Mini-Batch-System

Das chemisch-physikalische Aufbereitungsverfahren „Mini Batch“ wurde speziell für die Abscheidung von sehr feinen und leichten Schwebstoffen aus industriellem Prozesswasser konzipiert. Materialien wie Schwebstoffe und Partikel aus der Verarbeitung von Beton, Glas und Naturstein werden in einem sehr effizienten Verfahren vorbehandelt und abgetrennt. Das für diese speziellen Anwendungen eingesetzte Verfahren ermöglicht die Flockung, die Sedimentation ausgeflockter Materialien und die Konzentration der abgesetzten Feststoffe. Die Qualität des behandelten Prozesswassers ermöglicht die Wiederaufbereitung als „sauberes“ Prozesswasser oder die Einleitung in einen Kanal oder ein Oberflächenwasser.

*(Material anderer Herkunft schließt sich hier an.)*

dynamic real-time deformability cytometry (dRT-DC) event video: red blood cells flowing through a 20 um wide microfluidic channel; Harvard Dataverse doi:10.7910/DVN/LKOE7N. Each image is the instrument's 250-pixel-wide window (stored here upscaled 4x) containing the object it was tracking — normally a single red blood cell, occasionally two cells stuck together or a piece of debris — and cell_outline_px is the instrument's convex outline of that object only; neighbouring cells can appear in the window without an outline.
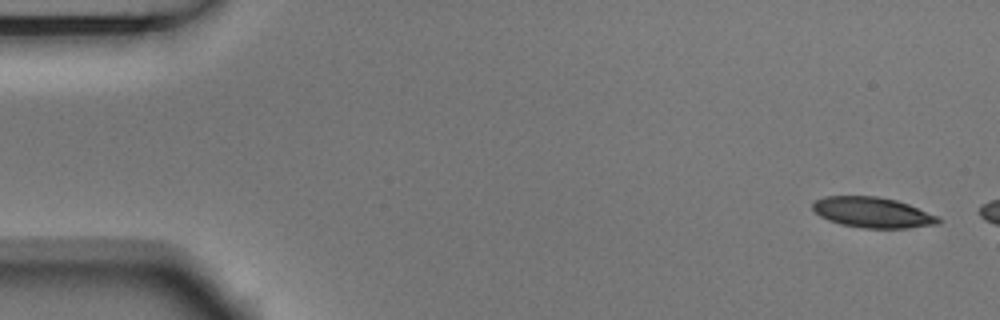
{"species": "Egyptian fruit bat (a non-hibernating species)", "species_latin": "Rousettus aegyptiacus", "temperature_condition": "room temperature", "stored_images_in_passage": 3, "camera_frame_rate_fps": 3000, "um_per_image_px": 0.085, "animal": {"sex": "male"}, "frame": {"image": 1, "passage_image": 1, "time_ms": 0.0, "image_size_px": [1000, 320], "cell_outline_px": [[940, 224], [908, 228], [860, 228], [840, 224], [828, 220], [820, 216], [812, 208], [812, 204], [816, 200], [824, 196], [876, 196], [896, 200], [908, 204], [940, 216]], "centroid_in_image_um": [74.19, 18.06], "position_along_channel_um": 10.8, "area_um2": 22.48}}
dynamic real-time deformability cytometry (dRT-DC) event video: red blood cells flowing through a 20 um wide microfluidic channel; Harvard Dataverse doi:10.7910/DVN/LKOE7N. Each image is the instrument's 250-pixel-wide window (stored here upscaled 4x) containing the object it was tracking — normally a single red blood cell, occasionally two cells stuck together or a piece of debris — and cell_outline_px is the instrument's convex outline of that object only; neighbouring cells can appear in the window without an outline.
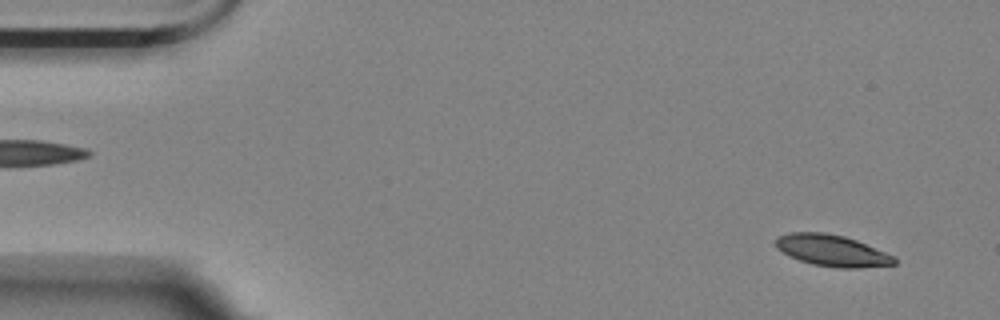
{"species": "Egyptian fruit bat (a non-hibernating species)", "species_latin": "Rousettus aegyptiacus", "temperature_condition": "room temperature", "stored_images_in_passage": 55, "camera_frame_rate_fps": 3000, "um_per_image_px": 0.085, "animal": {"sex": "female"}, "frame": {"image": 1, "passage_image": 3, "time_ms": 0.667, "image_size_px": [1000, 320], "cell_outline_px": [[896, 264], [860, 268], [836, 268], [812, 264], [788, 256], [776, 248], [776, 236], [792, 232], [824, 232], [844, 236], [856, 240], [896, 256]], "centroid_in_image_um": [70.72, 21.3], "position_along_channel_um": 14.3, "area_um2": 21.91}}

Das verschmutzte Prozesswasser wird in einen Polyethylentank gepumpt, der als Puffer-/Ausgleichsbehälter dient, in dem ein Mischer montiert ist. Wenn das Behältervolumen ein vorgegebenes Niveau überschreitet, startet der Mischer. Die Flockung der oft kolloidalen Schwebstoffe erfolgt durch Dosierung des Flockungsmittels in die Zulaufleitung des Behälters.

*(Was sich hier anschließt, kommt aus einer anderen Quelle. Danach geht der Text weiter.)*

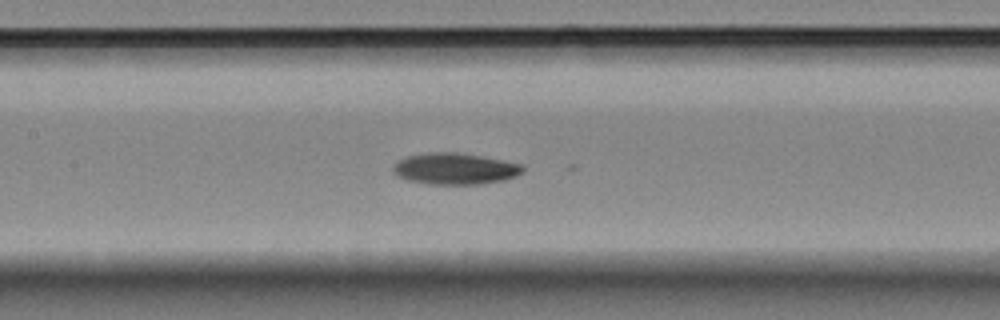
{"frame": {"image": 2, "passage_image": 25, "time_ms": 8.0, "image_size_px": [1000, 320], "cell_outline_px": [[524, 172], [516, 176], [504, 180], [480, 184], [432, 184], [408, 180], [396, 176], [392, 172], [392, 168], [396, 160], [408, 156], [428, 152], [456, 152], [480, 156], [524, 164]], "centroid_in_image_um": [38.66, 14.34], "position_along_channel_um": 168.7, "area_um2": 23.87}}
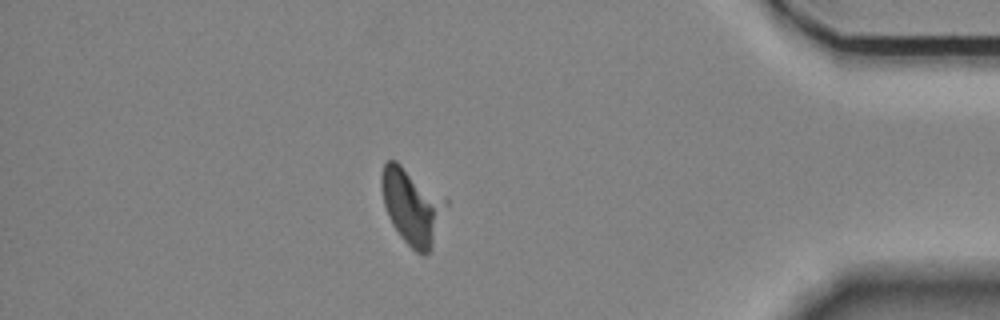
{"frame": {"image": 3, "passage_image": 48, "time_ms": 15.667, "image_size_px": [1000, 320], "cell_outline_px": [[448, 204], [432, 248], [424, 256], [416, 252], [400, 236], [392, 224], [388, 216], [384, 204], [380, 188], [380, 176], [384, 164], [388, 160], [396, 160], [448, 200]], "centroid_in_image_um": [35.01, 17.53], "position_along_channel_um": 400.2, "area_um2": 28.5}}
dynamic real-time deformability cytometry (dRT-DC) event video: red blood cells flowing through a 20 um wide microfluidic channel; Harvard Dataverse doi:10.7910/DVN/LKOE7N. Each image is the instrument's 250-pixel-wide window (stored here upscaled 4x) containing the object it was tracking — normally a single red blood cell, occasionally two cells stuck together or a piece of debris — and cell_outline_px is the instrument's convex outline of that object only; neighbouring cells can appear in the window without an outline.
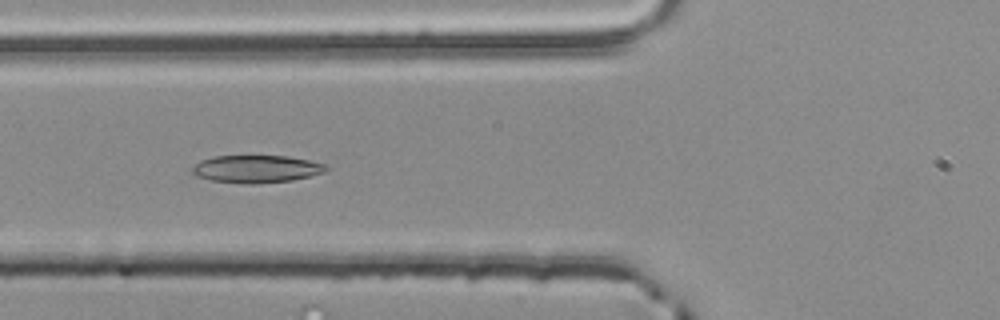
{"species": "common noctule bat (a hibernating species)", "species_latin": "Nyctalus noctula", "temperature_condition": "room temperature", "stored_images_in_passage": 36, "camera_frame_rate_fps": 3000, "um_per_image_px": 0.085, "animal": {"sex": "male", "body_mass_g": 20.4}, "frame": {"image": 1, "passage_image": 5, "time_ms": 1.333, "image_size_px": [1000, 320], "cell_outline_px": [[328, 168], [324, 172], [312, 176], [292, 180], [256, 184], [244, 184], [212, 180], [196, 176], [192, 172], [192, 168], [200, 160], [212, 156], [288, 156], [308, 160], [324, 164]], "centroid_in_image_um": [21.78, 14.36], "position_along_channel_um": 104.0, "area_um2": 21.5}}
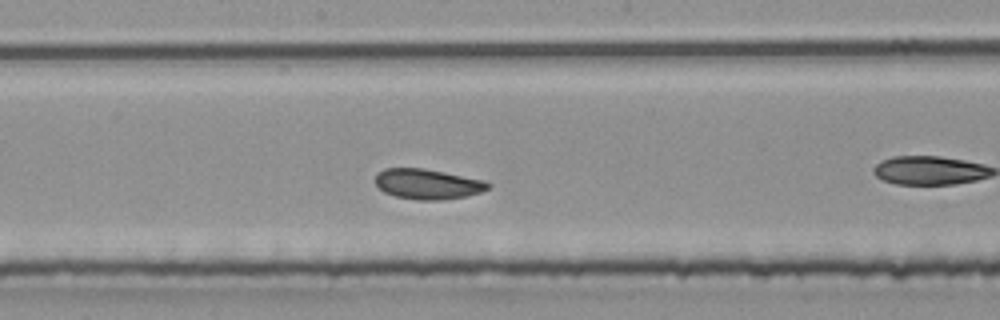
{"frame": {"image": 2, "passage_image": 10, "time_ms": 3.0, "image_size_px": [1000, 320], "cell_outline_px": [[492, 184], [488, 188], [480, 192], [464, 196], [440, 200], [416, 200], [396, 196], [384, 192], [376, 184], [376, 172], [384, 168], [424, 168], [484, 180]], "centroid_in_image_um": [36.32, 15.63], "position_along_channel_um": 211.9, "area_um2": 19.77}}
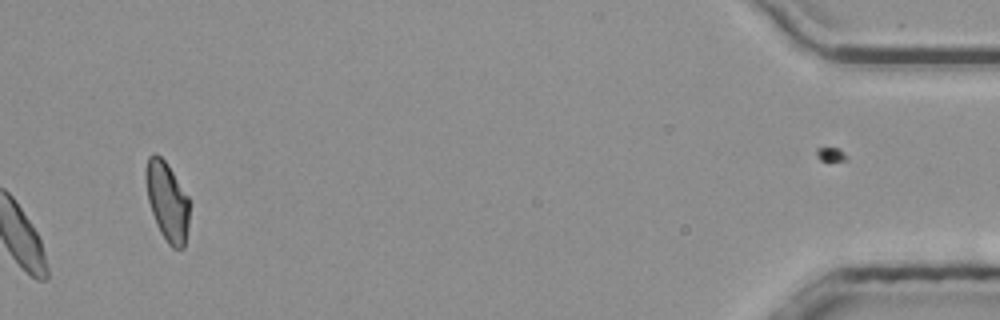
{"frame": {"image": 3, "passage_image": 36, "time_ms": 11.667, "image_size_px": [1000, 320], "cell_outline_px": [[188, 224], [184, 248], [172, 248], [168, 244], [160, 232], [156, 224], [148, 200], [144, 180], [144, 168], [148, 156], [156, 152], [168, 164], [188, 196]], "centroid_in_image_um": [14.17, 17.07], "position_along_channel_um": 421.0, "area_um2": 20.23}, "authors_computed_cell_mechanics": {"area_um2": 19.7676, "velocity_mm_per_s": 3.8364, "shape_relaxation_time_tau1_ms": 3.1815, "shape_relaxation_time_tau2_ms": 2.3979, "deformation_change_tau1": 0.1153, "deformation_change_tau2": 0.0836}}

Nach einer vorgegebenen Mischzeit wird das aufgeflockte Wasser mittels einer Tauchpumpe in das Absetzbecken gepumpt. Dieser Behälter ist mit einem konischen Boden ausgeführt, um das Absetzen und die Schlammeindickung zu verbessern. Während des Absetzvorgangs bildet sich eine Klarwasserschicht, ein Überstand, der nach Ablauf der eingestellten Absetzzeit über ein pneumatisch betätigtes Ventil abgeführt wird.

Der vorentwässerte Schlamm wird über ein pneumatisch betätigtes Ventil aus dem Absetzbecken in den „Big Bag“-Eindicker geleitet. Zwei (2) bis vier (4) Chargen können in Abhängigkeit von der Art der Feststoffe und der Konzentration im Rohzulauf stündlich behandelt werden.